Adam’s Blog

That’s my thing, keepin’ the faith, baby. –Joe Friday

$elling Abortion To Religious Women

Posted by Adam Graham on May 23, 2007

Are Religious women in Boise being sold abortions?

Pro-Choicers often intone that a woman’s choice on abortion should be left between a woman, her doctor, and her God. Let’s for a moment accept this point for the sake of argument, (though rarely is an abortion performed by the woman’s personal doctor, but by some other doctor she has never met and hopes to never see again.)

It’s fair to ask what the role of the doctor in all this? It would seem the role of the doctor would be to provide medical information/advice to the woman. If you answered that it’s the job of the doctor to insert himself into the relationship between the woman and Her God, congratulations, you agree with Planned Parenthood of Idaho.

I have obtained materials from a confidential source that Planned Parenthood of Idaho hands out to religious clients. If you’ve never seen, “I personally have a firm belief in God. It is my belief that Jesus Christ died on the cross for our sins approximately 2,000 years ago and that He will come again” in a handout from your doctor, you’ve never obtained an abortion at Planned Parenthood in Idaho in a situation where they believe you to be religious.

Planned Parenthood’s materials pay lip service to women’s consciences. “A woman should listen to her conscience and choose that option which she feels is the right moral decision for her. If she has much doubt about what she should do, I feel she should not do anything.”

Of course, that doesn’t mean the folks at Planned Parenthood won’t try and change that conscience. Women are also handed a four page article on abortion and morality. The article is written by Dr. Duane St. Clair, MD, a local abortionist who provides his non-biased commentary on scripture and matters of conception using standard pro-choice theological arguments. While I missed the Divinity Degree after his name, I’m certain it was an omission, as I’m sure the doctor would not speak outside of his area of trained specialty.

I’ll address Dr. St. Clair’s arguments in a future post. In a larger sense, what he says is actually quite irrelevant. Whether or not you agree with these arguments doesn’t matter as much as the fact that they’re being handed out to religious women who are in a crisis pregnancy.

If one were to be extremely kind, you could say that they are designed to make women “more comfortable” with the abortion decision. But this is not the job of the medical practitioner or a medical office.

If there is discomfort and doubts, it is not the job of the practitioner to give the woman theological arguments to explain why it’s okay, but to follow their own policy and discourage a woman from continuing with a procedure she’s uncertain of.

Instead, handing out this pamphlet amounts to trying to sell the woman on abortion. In the terminology of the sales world, this piece is being used to “overcome an objection.”

The problem is that legitimate medicine does not engage in salesmanship of a procedure, particularly one as life-altering as abortion. But with declining abortion rates, economics come into play. Less women getting abortions means less money for doctors, which means less doctors willing to perform the procedure.

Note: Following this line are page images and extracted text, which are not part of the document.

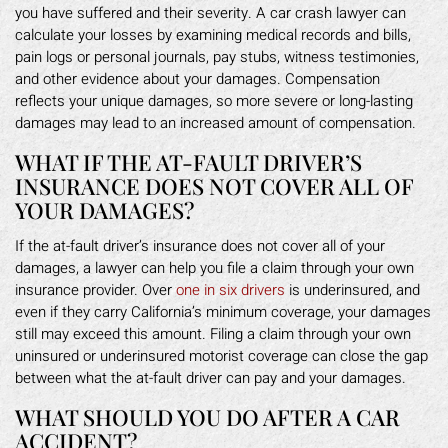
you have suffered and their severity. A car crash lawyer can
calculate your losses by examining medical records and bills,
pain logs or personal journals, pay stubs, witness testimonies,
and other evidence about your damages. Compensation
reflects your unique damages, so more severe or long-lasting
damages may lead to an increased amount of compensation.
WHAT IF THE AT-FAULT DRIVER’S
INSURANCE DOES NOT COVER ALL OF
YOUR DAMAGES?
If the at-fault driver’s insurance does not cover all of your
damages, a lawyer can help you file a claim through your own
insurance provider. Over
one in six drivers
is underinsured, and
even if they carry California’s minimum coverage, your damages
still may exceed this amount. Filing a claim through your own
uninsured or underinsured motorist coverage can close the gap
between what the at-fault driver can pay and your damages.
WHAT SHOULD YOU DO AFTER A CAR
ACCIDENT?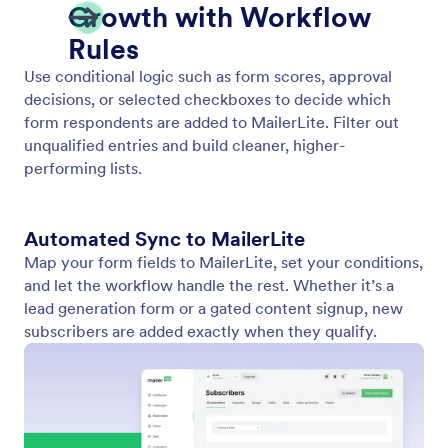
ActiveCampaign
Enhance your CRM and marketing efforts by
integrating ActiveCampaign into your Jotform
Workflows.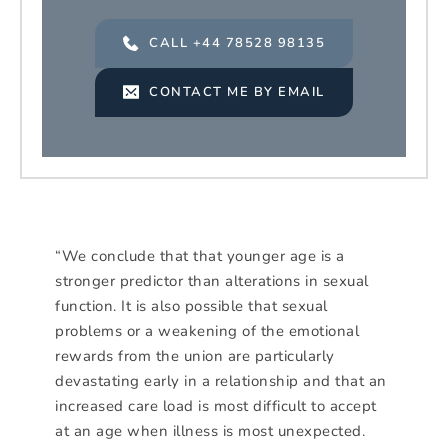
CALL +44 78528 98135
CONTACT ME BY EMAIL
“We conclude that that younger age is a
stronger predictor than alterations in sexual
function. It is also possible that sexual
problems or a weakening of the emotional
rewards from the union are particularly
devastating early in a relationship and that an
increased care load is most difficult to accept
at an age when illness is most unexpected.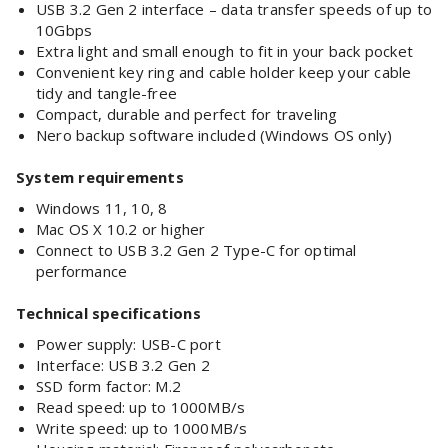
USB 3.2 Gen 2 interface – data transfer speeds of up to
10Gbps
Extra light and small enough to fit in your back pocket
Convenient key ring and cable holder keep your cable
tidy and tangle-free
Compact, durable and perfect for traveling
Nero backup software included (Windows OS only)
System requirements
Windows 11, 10, 8
Mac OS X 10.2 or higher
Connect to USB 3.2 Gen 2 Type-C for optimal
performance
Technical specifications
Power supply: USB-C port
Interface: USB 3.2 Gen 2
SSD form factor: M.2
Read speed: up to 1000MB/s
Write speed: up to 1000MB/s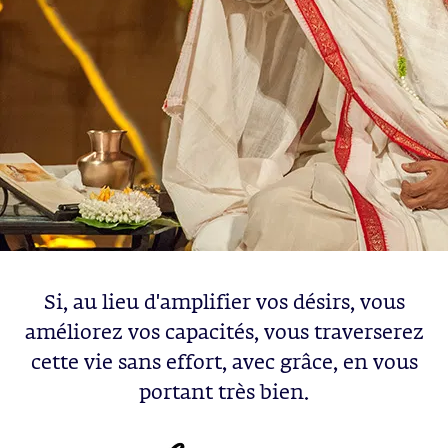
Si, au lieu d'amplifier vos désirs, vous
améliorez vos capacités, vous traverserez
cette vie sans effort, avec grâce, en vous
portant très bien.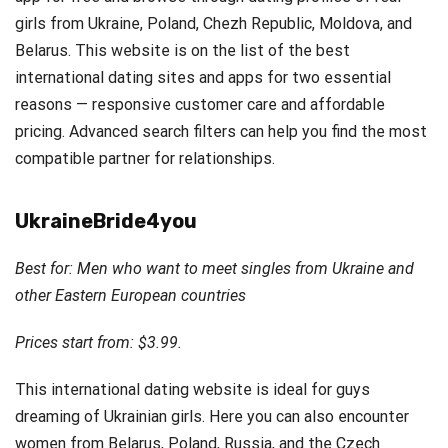
girls from Ukraine, Poland, Chezh Republic, Moldova, and
Belarus. This website is on the list of the best
international dating sites and apps for two essential
reasons — responsive customer care and affordable
pricing. Advanced search filters can help you find the most
compatible partner for relationships.
UkraineBride4you
Best for: Men who want to meet singles from Ukraine and
other Eastern European countries
Prices start from: $3.99.
This international dating website is ideal for guys
dreaming of Ukrainian girls. Here you can also encounter
women from Belarus, Poland, Russia, and the Czech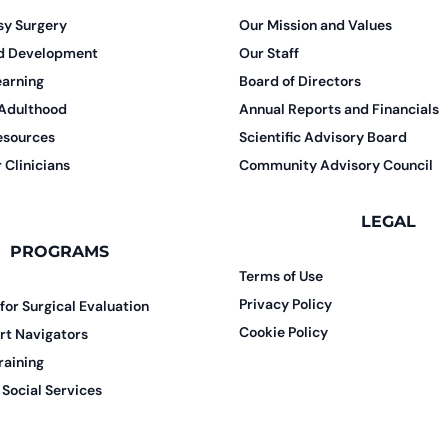
sy Surgery
Our Mission and Values
nd Development
Our Staff
earning
Board of Directors
 Adulthood
Annual Reports and Financials
esources
Scientific Advisory Board
 Clinicians
Community Advisory Council
LEGAL
PROGRAMS
Terms of Use
Privacy Policy
 for Surgical Evaluation
Cookie Policy
rt Navigators
raining
Social Services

Meanwhile, it’s women who will pay the price years down the road, as many realize the guilt and pain in their heart will not be salved by empty philosophizing. It is then that pregnancy centers come and pick up the pieces with post-abortion counseling. Were these abortion clinics more concerned with the patient’s long-term health rather than the clinic’s short-term pocketbook, it would save many women years of suffering.